The Ministry of National Defense (MND) of the Republic of China revealed in a Thursday social media memo that air defense systems were activated and ROCAF fighter jets scrambled after a Shaanxi Y-8 of the People’s Liberation Army Air Force (PLAAF) entered Taiwan’s southwest ADIZ.
One PLA Y-8 ASW aircraft entered #Taiwan’s southwest ADIZ on Oct. 1, the flight path as illustrated. #ROCAF fighters scrambled and deployed air defense missile system to monitor the activity. No mater what happened, we will Keep #protectourcountry firmly. pic.twitter.com/90Y9N4QTm4— 國防部 Ministry of National Defense, R.O.C. 🇹🇼 (@MoNDefense) October 1, 2020
“No mater [sic] what happened, we will Keep #protectourcountry firmly,” the MND said in a Thursday tweet.
Similar occurrences have become somewhat commonplace in recent months. Following a September 21 incident involving 37 Chinese aircraft, Taipei highlighted that it has the right to “self-defense and to counterattack.”
China has maintained that it views Taiwan as a breakaway province, and while the island has its own government, the “One-China policy” states that there is only one sovereign China. The US has acknowledged the policy while also approving over $15 billion in arms sales to Taiwan since 2010.
Lockheed Martin was awarded a $62 billion defense contract on August 14 for the production of 90 F-16 Foreign Military Sale (FMS) aircraft - 66 of which are slated for purchase by Taiwan. The formal agreement, if carried out, would be Washington’s first advanced fighter jet sale to Taiwan since 1992.
Beijing has been incredibly vocal regarding its disapproval of the deal throughout its development.
Hua Chunying, a spokesperson for China’s Foreign Ministry, responded to the August 2019 announcement of the potential sale, noting at the time that the aircraft delivery would result in “strong reactions, and the US will have to bear all the consequences.”
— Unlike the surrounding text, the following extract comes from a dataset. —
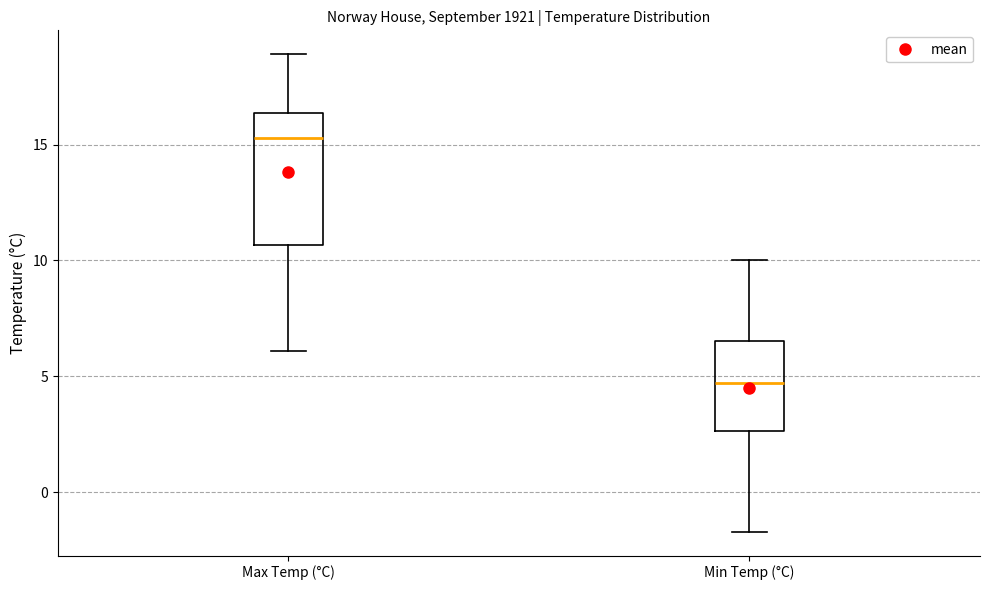

Where does the lower whisker of the box for Min Temp (°C) end on the y-axis? The values are not printed on the chart, so give them approximately, as read against the axis.

-1.5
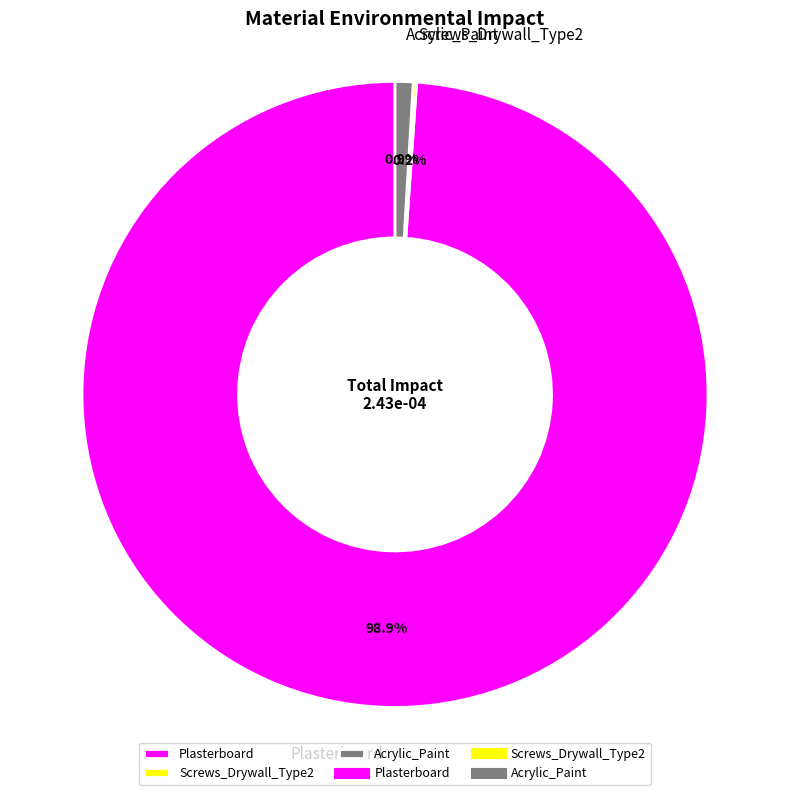

To the nearest percent, what is the difference between the largest and smallest slice percentages?

99%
The People’s Liberation Army (PLA) conducted a series of exercises, including live-fire drills, near the Taiwan Strait in September to “protect its sovereignty,” Chinese Defense Ministry spokesperson Ren Guoqiang asserted on September 18.
Ren also slammed Washington’s relationship with Taipei, accusing the two governments of "stepping up collusion, frequently causing disturbances.”
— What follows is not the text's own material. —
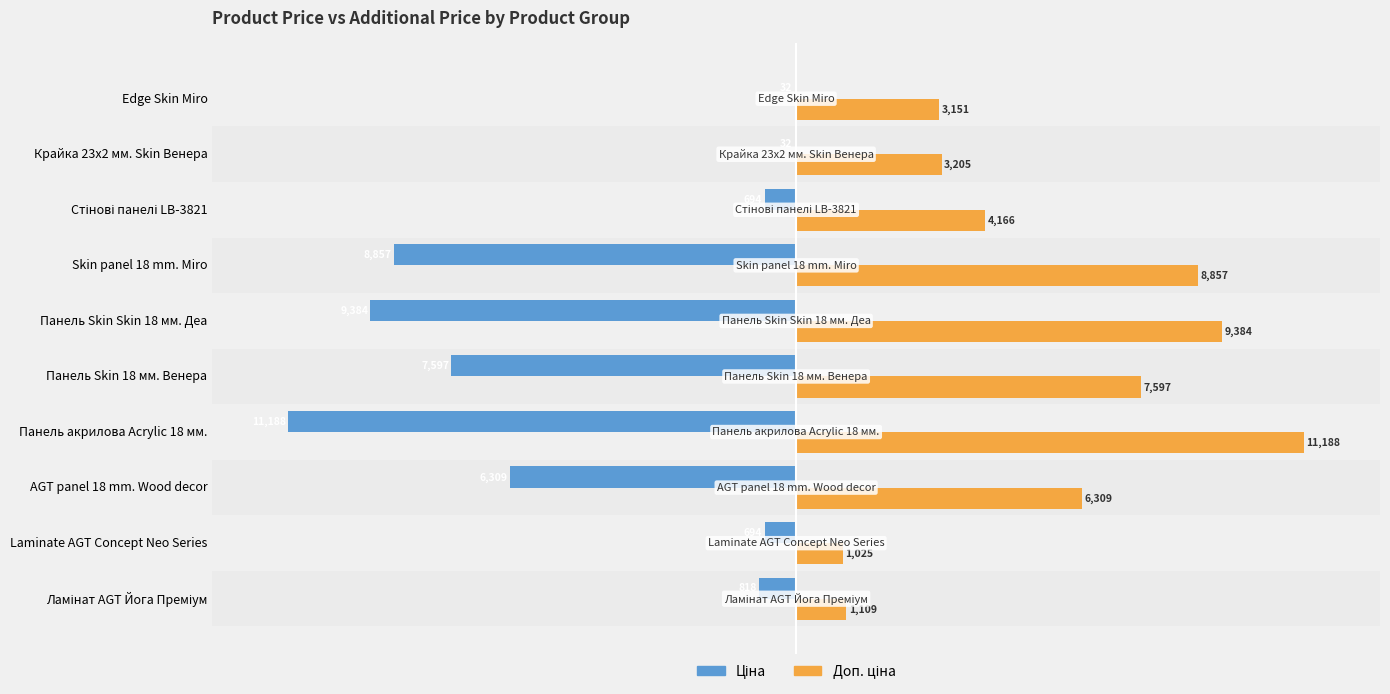

Which label corresponds to the largest value in the chart?

Панель акрилова Acrylic 18 мм.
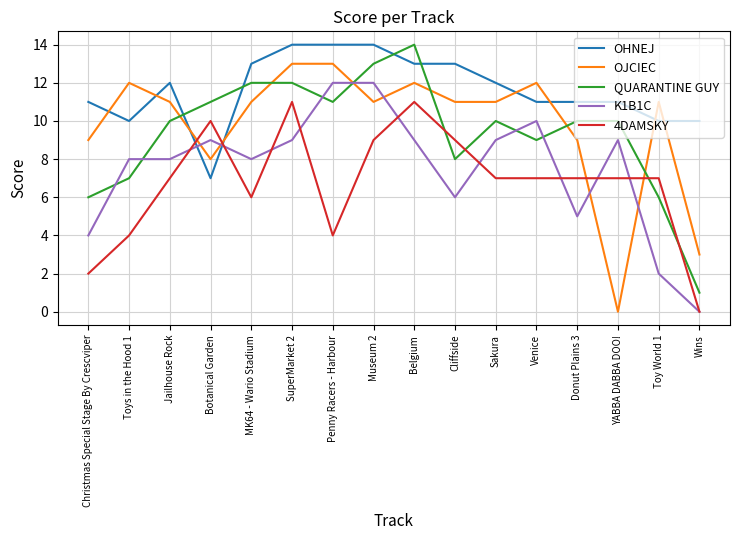

What is the difference between the maximum and second lowest values in the OHNEJ series?

4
The defense official asserted that "using Taiwan to control China" or, in the case of the ROC, attempting to "rely on foreigners to build oneself up," would be unsuccessful.
"Those who play with fire will get burnt," Ren promised.
Beijing’s threats have recently been accompanied by the increased PLAAF aircraft presence near Taiwan. Taiwanese Foreign Minister Joseph Wu told reporters on September 22 that the provocations are “virtually a daily occurrence.”